Hoewel hij zich in het algemeen aansloot aan de liberale partij, deinsde hij voor alle doortastende maatregelen terug, zoodat hij zijne populariteit meer en meer verloor. Dit had vooral plaats, toen na de troonsbeklimming van Christiaan VIII de successievraag opgeworpen werd. Als de grondigste kenner van het staatsregt van zijn vaderland en zonder eenigen twijfel te voeden omtrent de regten der hertogdommen, kwam hij in 1846 met 8 andere hoogleeraren uit Kiel in het geschrift „Das Staatsund Erbrecht des Herzogthums Schleswig” in verzet tegen den „Offenen Brief”, doch toen in 1848 de storm losbarstte, hield hij zich schuil.
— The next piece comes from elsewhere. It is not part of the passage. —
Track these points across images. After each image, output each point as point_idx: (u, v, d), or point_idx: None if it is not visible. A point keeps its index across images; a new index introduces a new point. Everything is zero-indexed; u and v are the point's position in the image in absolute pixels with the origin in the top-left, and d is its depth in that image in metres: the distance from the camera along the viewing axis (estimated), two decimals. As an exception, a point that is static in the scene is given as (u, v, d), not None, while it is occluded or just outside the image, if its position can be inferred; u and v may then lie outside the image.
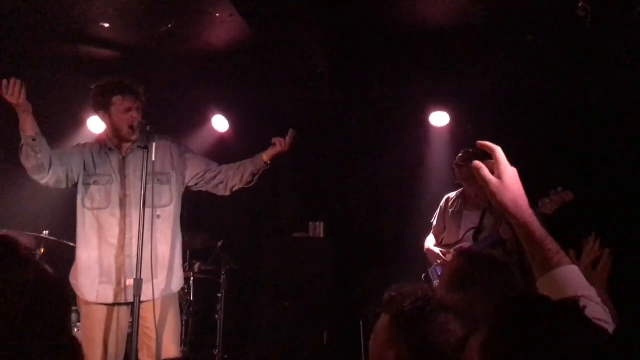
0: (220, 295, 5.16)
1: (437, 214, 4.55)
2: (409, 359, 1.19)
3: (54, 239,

Hij was mede lid van de Constituérende Vergadering, maar kreeg geene zitting in de Vergadering, welke volgens de grondwet van 1848 gekozen werd. Hij was toch naar de regterzijde overgeloopen en gaf zelfs een „Wochenblatt” uit, waarin hij de Democratie, doch eigenlijk de vaderlandlievende pogingen van zijne landgenooten bestreed. Hij stierf den llden Mei 1850.